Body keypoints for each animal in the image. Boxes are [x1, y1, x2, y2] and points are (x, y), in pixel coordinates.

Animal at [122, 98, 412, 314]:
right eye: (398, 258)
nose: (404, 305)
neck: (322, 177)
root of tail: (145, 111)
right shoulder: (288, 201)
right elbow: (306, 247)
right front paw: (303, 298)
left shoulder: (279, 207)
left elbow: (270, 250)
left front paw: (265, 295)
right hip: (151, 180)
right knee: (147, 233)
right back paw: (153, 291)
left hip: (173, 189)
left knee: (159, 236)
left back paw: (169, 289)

---

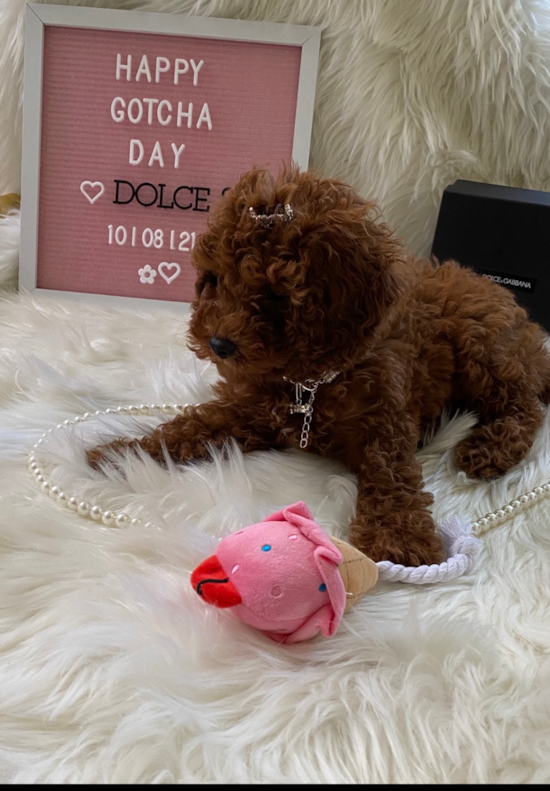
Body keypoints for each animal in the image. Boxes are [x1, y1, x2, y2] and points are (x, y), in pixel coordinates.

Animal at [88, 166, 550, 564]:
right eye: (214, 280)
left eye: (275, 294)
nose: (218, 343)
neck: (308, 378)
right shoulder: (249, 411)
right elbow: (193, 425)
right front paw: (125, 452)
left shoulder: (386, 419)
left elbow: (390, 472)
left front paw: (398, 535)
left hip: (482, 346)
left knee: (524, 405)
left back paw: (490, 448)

---

> What this task involves
Given the word "back", show every line of the records that contains it.

> Result of the exercise
right back paw: (153, 291)
left back paw: (169, 289)
left back paw: (490, 448)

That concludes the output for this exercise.